Exercise instructions ->
Report all lines in the records that hold the string "ankle".

The data ->
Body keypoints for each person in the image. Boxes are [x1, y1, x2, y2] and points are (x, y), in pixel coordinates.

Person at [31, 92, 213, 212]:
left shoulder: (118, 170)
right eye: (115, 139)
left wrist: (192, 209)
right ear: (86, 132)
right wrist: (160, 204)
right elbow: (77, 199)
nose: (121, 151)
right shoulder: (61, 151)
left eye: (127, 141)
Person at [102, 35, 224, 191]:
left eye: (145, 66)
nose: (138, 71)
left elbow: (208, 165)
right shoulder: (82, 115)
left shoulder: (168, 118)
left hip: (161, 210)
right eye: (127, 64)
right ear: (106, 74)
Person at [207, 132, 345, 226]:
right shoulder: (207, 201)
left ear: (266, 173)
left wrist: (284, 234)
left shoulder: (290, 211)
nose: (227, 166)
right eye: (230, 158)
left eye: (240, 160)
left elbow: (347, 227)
...
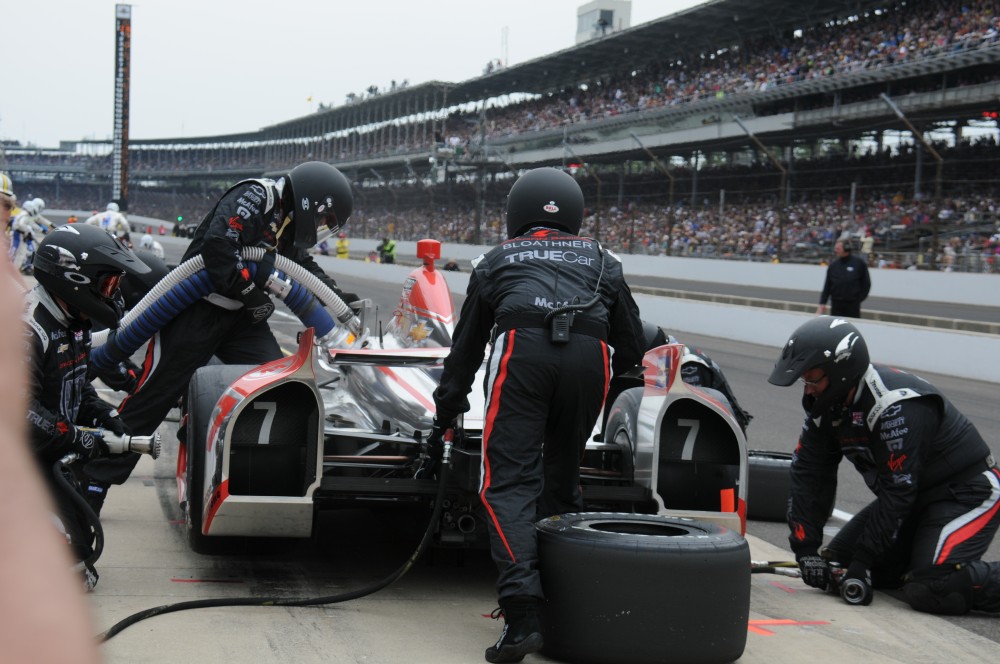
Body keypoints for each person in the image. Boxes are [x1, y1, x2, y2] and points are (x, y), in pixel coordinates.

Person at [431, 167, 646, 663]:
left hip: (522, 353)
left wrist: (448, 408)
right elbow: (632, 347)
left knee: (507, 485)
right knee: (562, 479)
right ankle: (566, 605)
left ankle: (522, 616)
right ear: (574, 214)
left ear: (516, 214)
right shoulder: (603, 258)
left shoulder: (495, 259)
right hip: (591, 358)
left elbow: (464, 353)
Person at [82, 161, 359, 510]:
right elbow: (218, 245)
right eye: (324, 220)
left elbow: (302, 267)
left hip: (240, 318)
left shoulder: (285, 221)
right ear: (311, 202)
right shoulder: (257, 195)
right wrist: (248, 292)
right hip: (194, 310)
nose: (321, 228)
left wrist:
--
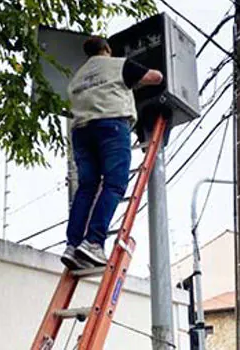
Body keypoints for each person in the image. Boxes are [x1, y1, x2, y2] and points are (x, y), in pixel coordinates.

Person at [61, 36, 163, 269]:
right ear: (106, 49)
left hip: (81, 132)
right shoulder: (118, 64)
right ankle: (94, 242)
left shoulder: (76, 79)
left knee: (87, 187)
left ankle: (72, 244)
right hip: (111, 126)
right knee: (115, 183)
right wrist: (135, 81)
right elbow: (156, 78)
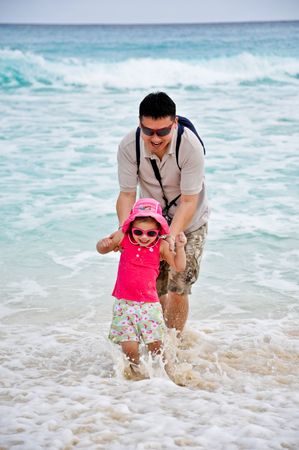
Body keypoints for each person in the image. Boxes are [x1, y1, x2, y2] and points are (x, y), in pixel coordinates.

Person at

Answer area ->
right ankle: (566, 605)
left ankle: (522, 616)
right ankle: (94, 242)
left ankle: (72, 244)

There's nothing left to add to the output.